‘Very well. And when was your first visit here, Baroni?’
‘When M. de Sidonia travelled. I came in his suite from Naples, eighteen years ago, the next Annunciation of our blessed Lady,’ and he crossed himself.
‘You must have been very young then?’
‘Young enough; but it was thought, I suppose, that I could light a pipe. We were seven when we left Naples, all picked men; but I was the only one who was in Paraguay with M. de Sidonia, and that was nearly the end of our travels, which lasted five years.’

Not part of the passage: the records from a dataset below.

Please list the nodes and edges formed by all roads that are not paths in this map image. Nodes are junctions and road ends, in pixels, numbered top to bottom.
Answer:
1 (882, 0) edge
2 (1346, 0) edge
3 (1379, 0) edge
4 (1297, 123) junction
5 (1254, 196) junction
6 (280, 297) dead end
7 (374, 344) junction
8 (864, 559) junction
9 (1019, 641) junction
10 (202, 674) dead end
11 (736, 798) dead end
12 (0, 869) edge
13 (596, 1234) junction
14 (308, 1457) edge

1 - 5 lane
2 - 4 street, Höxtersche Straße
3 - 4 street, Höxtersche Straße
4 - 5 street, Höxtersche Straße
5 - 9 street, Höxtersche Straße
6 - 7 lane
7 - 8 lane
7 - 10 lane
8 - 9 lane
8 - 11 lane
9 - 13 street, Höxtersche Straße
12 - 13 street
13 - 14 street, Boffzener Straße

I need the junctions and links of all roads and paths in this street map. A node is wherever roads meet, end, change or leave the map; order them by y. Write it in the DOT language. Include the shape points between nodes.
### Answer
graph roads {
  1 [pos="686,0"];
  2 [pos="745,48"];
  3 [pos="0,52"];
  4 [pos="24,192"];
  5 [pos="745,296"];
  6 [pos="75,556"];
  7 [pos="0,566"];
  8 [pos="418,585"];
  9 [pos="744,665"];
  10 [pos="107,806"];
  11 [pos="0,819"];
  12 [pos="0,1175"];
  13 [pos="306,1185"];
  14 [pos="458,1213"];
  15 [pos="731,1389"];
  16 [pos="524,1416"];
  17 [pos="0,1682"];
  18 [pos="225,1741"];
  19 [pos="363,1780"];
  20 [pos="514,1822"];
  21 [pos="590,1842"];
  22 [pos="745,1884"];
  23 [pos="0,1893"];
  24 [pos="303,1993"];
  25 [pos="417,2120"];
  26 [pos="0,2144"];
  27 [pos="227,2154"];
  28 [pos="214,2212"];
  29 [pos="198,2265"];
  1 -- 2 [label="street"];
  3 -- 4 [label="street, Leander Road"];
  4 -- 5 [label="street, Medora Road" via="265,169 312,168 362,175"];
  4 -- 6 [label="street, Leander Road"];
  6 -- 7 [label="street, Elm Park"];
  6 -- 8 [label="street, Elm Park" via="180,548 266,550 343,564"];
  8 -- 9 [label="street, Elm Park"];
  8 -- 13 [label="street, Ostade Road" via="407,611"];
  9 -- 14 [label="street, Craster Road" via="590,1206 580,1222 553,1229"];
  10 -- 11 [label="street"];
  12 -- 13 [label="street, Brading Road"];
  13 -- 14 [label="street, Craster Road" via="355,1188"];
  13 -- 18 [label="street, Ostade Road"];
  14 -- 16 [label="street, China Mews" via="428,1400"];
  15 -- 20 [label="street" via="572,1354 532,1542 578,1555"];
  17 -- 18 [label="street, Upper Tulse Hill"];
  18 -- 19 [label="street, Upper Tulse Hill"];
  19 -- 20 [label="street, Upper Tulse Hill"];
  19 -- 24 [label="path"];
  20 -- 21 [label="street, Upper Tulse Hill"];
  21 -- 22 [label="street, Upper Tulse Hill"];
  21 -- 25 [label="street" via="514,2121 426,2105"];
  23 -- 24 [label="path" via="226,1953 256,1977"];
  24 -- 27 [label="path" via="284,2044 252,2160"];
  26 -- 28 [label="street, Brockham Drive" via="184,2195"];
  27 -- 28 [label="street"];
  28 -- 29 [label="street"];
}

‘And what became of the rest?’
‘Got ill or got stupid; no mercy in either case with M. de Sidonia, packed off instantly, wherever you may be; whatever money you like, but go you must. If you were in the middle of the desert, and the least grumbling, you would be spliced on a camel, and a Bedouin tribe would be hired to take you to the nearest city, Damascus or Jerusalem, or anywhere, with an order on Signor Besso, or some other signor, to pay them.’
‘And you were never invalided?’
‘Never; I was young and used to tumble about as long as I can remember day; but it was sharp practice sometimes; five years of such work as few men have been through. It educated me and opened my mind amazingly.’
‘It seems to have done so,’ said Tancred, quietly.
Shortly after this, Tancred, attended by Baroni, passed the gate of Sion. Not a human being was visible, except the Turkish sentries. It was midsummer, but no words and no experience of other places can convey an idea of the canicular heat of Jerusalem. Bengal, Egypt, even Nubia, are nothing to it; in these countries there are rivers, trees, shade, and breezes; but Jerusalem at midday in midsummer is a city of stone in a land of iron with a sky of brass. The wild glare and savage lustre of the landscape are themselves awful. We have all read of the man who had lost his shadow; this is a shadowless world. Everything is so flaming and so clear, that it would remind one of a Chinese painting, but that the scene is one too bold and wild for the imagination of the Mongol race.